Jordan Thompson: El récord inaudito de 40 apariciones consecutivas en Grand Slam

Jordan Thompson: El récord inaudito de 40 apariciones consecutivas en Grand Slam

El 31 año de edad de Jordan Thompson, tenista australiano de ranking mundial número 111, está preparándose para marcar un hito en el Abierto Australiano 2026. Con un récord de 40 apariciones consecutivas en torneos de Grand Slam desde 2016, Thompson se convierte en el jugador con más apariciones en Grand Slam activos en el mundo. Su trayectoria, aunque no siempre destacante en el individuo, demuestra una constancia insuperable en el ámbito internacional.

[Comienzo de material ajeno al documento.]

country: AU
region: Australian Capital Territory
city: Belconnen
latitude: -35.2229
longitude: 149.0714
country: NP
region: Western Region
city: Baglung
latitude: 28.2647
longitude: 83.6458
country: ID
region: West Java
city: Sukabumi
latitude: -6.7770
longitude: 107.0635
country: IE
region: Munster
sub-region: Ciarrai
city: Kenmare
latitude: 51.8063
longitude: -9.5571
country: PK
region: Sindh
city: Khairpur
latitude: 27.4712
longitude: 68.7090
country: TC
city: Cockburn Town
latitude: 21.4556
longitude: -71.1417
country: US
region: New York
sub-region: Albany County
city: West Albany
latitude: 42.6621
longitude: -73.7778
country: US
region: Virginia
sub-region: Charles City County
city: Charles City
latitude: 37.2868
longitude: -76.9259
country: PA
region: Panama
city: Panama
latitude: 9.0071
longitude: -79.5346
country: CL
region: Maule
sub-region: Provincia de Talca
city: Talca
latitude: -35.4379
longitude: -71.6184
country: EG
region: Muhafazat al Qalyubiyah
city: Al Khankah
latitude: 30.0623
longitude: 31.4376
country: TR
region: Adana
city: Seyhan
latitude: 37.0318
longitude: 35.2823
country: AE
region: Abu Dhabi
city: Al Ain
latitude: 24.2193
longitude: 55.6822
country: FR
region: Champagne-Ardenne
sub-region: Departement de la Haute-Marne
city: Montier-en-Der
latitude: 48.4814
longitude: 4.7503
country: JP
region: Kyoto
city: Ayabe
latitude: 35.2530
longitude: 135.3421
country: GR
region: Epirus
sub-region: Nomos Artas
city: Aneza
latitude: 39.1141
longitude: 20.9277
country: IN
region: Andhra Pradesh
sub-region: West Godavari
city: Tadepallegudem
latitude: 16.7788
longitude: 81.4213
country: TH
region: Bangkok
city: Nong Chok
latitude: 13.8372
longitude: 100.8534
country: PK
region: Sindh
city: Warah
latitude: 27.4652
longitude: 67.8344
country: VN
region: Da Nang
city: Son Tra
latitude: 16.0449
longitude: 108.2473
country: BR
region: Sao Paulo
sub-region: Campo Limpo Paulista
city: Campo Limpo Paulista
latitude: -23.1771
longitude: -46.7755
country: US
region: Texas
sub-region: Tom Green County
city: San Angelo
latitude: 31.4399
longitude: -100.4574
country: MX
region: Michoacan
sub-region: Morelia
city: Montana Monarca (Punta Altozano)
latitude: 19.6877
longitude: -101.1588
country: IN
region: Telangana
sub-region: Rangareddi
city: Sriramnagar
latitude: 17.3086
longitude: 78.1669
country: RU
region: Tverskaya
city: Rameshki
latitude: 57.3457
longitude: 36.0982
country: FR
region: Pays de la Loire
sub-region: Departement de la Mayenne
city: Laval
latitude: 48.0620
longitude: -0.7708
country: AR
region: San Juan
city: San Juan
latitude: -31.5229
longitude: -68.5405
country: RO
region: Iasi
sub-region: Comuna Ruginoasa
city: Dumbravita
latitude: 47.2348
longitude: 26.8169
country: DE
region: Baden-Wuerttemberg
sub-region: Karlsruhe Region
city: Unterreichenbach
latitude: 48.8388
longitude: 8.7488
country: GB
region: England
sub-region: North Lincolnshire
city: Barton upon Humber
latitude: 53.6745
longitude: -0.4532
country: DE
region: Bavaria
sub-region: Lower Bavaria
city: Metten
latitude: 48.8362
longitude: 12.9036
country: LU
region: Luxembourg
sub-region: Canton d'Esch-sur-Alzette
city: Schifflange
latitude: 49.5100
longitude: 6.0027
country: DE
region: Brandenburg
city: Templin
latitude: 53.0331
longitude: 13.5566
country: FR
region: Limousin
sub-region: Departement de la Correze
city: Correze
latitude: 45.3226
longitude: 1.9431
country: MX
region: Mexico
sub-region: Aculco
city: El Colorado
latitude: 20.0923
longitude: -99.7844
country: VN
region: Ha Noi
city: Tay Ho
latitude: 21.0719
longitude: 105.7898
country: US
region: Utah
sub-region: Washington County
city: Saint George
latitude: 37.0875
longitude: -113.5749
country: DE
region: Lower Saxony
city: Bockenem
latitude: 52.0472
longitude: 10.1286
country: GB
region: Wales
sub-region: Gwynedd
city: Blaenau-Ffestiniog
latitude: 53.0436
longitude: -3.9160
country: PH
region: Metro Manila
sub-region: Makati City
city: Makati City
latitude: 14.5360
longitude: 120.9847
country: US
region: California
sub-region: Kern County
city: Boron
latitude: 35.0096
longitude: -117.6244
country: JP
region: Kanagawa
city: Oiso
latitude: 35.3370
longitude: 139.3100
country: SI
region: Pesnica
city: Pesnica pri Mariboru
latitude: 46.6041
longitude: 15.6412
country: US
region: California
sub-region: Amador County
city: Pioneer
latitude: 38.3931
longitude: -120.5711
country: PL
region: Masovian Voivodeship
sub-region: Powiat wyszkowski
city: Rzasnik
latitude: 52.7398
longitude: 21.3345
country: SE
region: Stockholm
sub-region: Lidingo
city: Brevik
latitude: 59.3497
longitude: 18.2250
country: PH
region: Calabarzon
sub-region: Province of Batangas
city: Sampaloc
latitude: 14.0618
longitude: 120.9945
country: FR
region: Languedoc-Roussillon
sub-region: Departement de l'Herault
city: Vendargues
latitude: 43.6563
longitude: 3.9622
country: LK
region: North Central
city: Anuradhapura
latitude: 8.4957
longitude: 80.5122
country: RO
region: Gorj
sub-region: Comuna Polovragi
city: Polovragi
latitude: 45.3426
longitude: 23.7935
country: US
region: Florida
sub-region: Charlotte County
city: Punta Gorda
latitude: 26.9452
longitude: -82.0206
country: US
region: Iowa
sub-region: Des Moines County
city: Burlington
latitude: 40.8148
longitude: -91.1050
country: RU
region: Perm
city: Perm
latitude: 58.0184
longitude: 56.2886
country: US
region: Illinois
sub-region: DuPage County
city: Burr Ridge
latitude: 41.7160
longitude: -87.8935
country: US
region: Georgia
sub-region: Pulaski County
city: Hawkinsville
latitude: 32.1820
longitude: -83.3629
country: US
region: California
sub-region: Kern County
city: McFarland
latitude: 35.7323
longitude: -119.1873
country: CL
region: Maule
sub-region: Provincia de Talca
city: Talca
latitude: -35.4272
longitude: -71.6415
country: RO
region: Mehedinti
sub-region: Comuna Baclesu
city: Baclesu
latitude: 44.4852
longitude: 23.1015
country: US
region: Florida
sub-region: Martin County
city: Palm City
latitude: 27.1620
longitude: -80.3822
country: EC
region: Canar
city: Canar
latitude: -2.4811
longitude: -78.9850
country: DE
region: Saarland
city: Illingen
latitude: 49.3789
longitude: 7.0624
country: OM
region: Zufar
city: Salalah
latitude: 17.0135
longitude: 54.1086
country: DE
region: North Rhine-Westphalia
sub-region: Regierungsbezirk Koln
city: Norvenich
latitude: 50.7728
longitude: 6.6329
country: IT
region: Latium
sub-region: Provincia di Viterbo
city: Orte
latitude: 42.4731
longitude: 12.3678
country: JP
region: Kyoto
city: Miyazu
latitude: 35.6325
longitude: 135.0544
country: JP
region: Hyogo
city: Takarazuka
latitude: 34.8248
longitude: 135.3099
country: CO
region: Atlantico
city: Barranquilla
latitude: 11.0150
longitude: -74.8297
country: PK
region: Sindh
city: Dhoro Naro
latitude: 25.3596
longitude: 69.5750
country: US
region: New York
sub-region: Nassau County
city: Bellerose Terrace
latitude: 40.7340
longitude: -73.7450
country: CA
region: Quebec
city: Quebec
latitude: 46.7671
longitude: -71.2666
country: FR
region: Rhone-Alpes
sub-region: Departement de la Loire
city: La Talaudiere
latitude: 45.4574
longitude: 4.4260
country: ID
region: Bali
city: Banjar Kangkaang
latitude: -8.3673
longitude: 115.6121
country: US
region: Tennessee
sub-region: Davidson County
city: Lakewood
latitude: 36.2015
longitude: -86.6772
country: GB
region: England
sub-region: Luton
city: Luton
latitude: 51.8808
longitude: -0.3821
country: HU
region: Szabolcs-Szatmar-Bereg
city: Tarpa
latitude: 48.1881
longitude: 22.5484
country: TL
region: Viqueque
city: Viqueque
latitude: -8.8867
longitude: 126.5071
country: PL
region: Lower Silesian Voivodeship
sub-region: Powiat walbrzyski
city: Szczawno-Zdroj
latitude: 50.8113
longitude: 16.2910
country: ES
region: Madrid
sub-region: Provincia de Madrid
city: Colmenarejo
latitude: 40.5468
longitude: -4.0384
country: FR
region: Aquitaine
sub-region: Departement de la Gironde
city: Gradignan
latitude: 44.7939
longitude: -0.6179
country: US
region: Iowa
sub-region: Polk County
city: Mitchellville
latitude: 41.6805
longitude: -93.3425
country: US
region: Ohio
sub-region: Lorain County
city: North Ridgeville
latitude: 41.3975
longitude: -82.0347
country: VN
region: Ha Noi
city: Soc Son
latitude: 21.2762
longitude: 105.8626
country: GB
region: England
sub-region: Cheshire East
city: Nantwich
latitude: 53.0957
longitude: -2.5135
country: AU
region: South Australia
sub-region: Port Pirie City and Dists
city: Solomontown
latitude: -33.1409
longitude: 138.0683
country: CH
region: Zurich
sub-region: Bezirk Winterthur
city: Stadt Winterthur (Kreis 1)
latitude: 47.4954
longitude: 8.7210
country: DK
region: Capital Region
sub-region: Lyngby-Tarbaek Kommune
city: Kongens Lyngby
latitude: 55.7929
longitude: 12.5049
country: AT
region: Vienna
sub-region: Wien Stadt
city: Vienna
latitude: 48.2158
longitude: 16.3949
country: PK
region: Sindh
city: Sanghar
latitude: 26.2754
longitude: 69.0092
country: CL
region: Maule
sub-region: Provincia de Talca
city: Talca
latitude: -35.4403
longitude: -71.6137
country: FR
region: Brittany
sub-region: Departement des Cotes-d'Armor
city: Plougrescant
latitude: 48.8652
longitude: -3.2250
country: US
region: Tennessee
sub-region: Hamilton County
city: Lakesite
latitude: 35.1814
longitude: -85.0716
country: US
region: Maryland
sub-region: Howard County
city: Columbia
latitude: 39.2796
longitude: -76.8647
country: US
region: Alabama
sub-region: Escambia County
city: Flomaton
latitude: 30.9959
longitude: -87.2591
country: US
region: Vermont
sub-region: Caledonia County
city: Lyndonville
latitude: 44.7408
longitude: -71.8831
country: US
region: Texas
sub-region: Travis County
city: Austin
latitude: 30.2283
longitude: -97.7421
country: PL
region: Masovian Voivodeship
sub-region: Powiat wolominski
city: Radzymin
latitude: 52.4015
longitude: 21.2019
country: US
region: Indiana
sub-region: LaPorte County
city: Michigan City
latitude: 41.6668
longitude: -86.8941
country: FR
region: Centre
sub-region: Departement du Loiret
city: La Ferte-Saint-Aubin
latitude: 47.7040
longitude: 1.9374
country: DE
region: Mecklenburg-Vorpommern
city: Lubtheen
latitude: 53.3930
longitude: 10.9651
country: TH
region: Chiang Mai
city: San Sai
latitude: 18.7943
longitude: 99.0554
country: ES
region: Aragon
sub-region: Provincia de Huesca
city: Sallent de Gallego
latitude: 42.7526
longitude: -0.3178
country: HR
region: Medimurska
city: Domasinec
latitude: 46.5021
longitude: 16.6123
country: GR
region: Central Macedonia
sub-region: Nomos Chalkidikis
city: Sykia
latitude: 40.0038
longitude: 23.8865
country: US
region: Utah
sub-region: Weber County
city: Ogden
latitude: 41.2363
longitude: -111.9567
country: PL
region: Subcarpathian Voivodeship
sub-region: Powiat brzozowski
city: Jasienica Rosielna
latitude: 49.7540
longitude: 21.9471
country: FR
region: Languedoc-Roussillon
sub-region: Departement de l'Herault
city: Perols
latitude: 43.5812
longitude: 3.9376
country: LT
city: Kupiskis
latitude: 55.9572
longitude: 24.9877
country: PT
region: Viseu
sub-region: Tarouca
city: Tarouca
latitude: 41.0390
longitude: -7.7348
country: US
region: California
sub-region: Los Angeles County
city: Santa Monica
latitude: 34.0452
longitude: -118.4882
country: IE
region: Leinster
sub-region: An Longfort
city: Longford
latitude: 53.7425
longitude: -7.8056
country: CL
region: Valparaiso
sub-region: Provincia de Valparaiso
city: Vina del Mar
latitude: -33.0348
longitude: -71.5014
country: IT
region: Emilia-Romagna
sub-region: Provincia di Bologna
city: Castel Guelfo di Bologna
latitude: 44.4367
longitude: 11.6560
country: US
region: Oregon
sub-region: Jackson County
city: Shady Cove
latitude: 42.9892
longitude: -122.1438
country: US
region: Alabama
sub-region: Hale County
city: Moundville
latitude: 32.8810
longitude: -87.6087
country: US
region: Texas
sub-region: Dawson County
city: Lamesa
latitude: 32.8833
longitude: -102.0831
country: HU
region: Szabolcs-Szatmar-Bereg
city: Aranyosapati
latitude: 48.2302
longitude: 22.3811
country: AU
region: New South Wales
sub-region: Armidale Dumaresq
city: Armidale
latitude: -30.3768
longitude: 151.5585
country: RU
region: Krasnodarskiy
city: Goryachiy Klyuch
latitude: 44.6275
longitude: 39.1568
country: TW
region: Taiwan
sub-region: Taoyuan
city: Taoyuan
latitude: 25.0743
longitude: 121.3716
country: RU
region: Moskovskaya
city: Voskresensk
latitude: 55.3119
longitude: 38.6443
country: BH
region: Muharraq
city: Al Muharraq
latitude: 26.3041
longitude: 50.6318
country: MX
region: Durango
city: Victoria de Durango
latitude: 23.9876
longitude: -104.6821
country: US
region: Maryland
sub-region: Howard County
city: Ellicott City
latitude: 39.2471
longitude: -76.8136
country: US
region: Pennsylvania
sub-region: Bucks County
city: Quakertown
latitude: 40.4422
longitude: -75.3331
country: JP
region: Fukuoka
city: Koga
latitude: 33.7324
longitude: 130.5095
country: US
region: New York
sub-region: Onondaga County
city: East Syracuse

Según datos de la ATP, Thompson ha alcanzado el cuarto round en el Wimbledon y el US Open, y ha ganado el dobles en el US Open con su compañero Max Purcell en 2024. Su mejor actuación en el Abierto Australiano ha sido una entrada en la segunda ronda, un resultado que ha repetido en 2024 y 2025. Sin embargo, su presencia en el Abierto Australiano 2026 representa una oportunidad para romper su ciclo de resultados en el torneo.

En la primera ronda, Thompson enfrentará al argentino Juan Manuel Cerundolo, quien tiene un historial de 37 apariciones consecutivas en Grand Slam desde 2019. Este choque, previsto por modelos predictivos con una probabilidad del 62% para Thompson, es clave para analizar la continuidad de Thompson en el ámbito internacional. Los modelos de predicción indican que Thompson tiene un 58% de posibilidad de ganar el primer set, lo que sugiere una ventaja en la fase inicial del partido.

El análisis de la situación revela que Thompson no enfrenta a los favoritos, sino a un rival en el mismo nivel. Su récord de 40 apariciones consecutivas en Grand Slam, desde 2016, lo ubica como el jugador con mayor constancia en este ámbito. Aunque su mejor actuación en el Abierto Australiano es la segunda ronda, su presencia en el torneo desde 2016 ha demostrado una resiliencia que merece atención.

El caso de Thompson es un ejemplo de cómo los jugadores menos destacados en el individuo pueden lograr resultados consistentes en diferentes competiciones. Su historia demuestra que la constancia no siempre se traduce en éxito absoluto, pero sí en una presencia significativa en el ámbito de los grandes torneos.